︎︎︎︎︎︎︎︎︎︎︎ ︎  ︎︎︎︎︎︎︎︎︎︎︎ ︎  ︎︎︎︎︎︎︎︎︎︎︎ ︎  ︎︎︎︎︎︎︎︎︎︎︎ ︎  ︎︎︎︎︎︎︎︎︎︎︎ ︎  ︎︎︎︎︎︎︎︎︎︎︎ ︎  



The journey of my protagonist, the Angel of History
—inspired by Paul Klee’s 1920 monoprint, Angelus Novus, and conceptualized by Walter Benjamin in 1940—
functions as a foundational framework for my explorations of image processing technologies. 


The Angel travels through a landscape covered in piles of obsolete technology,
stifled by trade-offs, and obscured by standard settings.
As the Angel navigates this endless spiral of digital 'advancements',
her story probes an ecology of resolutions,
examining the trade-offs between functionality and compromisein the fields of image processing.


Her eyes are staring, her mouth is open, her wings are spread. This is how one pictures the Angel of History.

DATASET EXTRACT
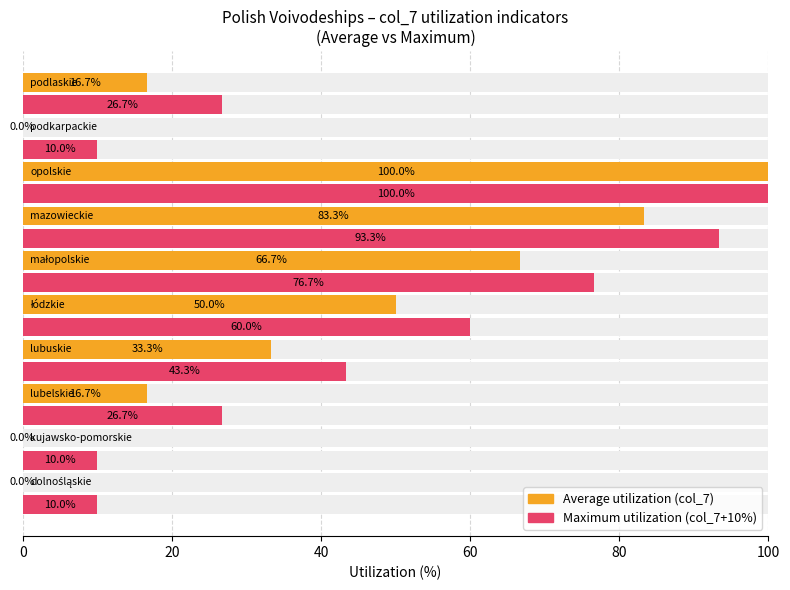

Does the chart contain any negative values?

No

ACTIVITY
Reproduce the Angel of History passage in full, word for word. Rely only on the Angel of History passage for this work.

TASK RESPONSE
︎︎︎︎︎︎︎︎︎︎︎ ︎  ︎︎︎︎︎︎︎︎︎︎︎ ︎  ︎︎︎︎︎︎︎︎︎︎︎ ︎  ︎︎︎︎︎︎︎︎︎︎︎ ︎  ︎︎︎︎︎︎︎︎︎︎︎ ︎  ︎︎︎︎︎︎︎︎︎︎︎ ︎  



The journey of my protagonist, the Angel of History
—inspired by Paul Klee’s 1920 monoprint, Angelus Novus, and conceptualized by Walter Benjamin in 1940—
functions as a foundational framework for my explorations of image processing technologies. 


The Angel travels through a landscape covered in piles of obsolete technology,
stifled by trade-offs, and obscured by standard settings.
As the Angel navigates this endless spiral of digital 'advancements',
her story probes an ecology of resolutions,
examining the trade-offs between functionality and compromisein the fields of image processing.


Her eyes are staring, her mouth is open, her wings are spread. This is how one pictures the Angel of History.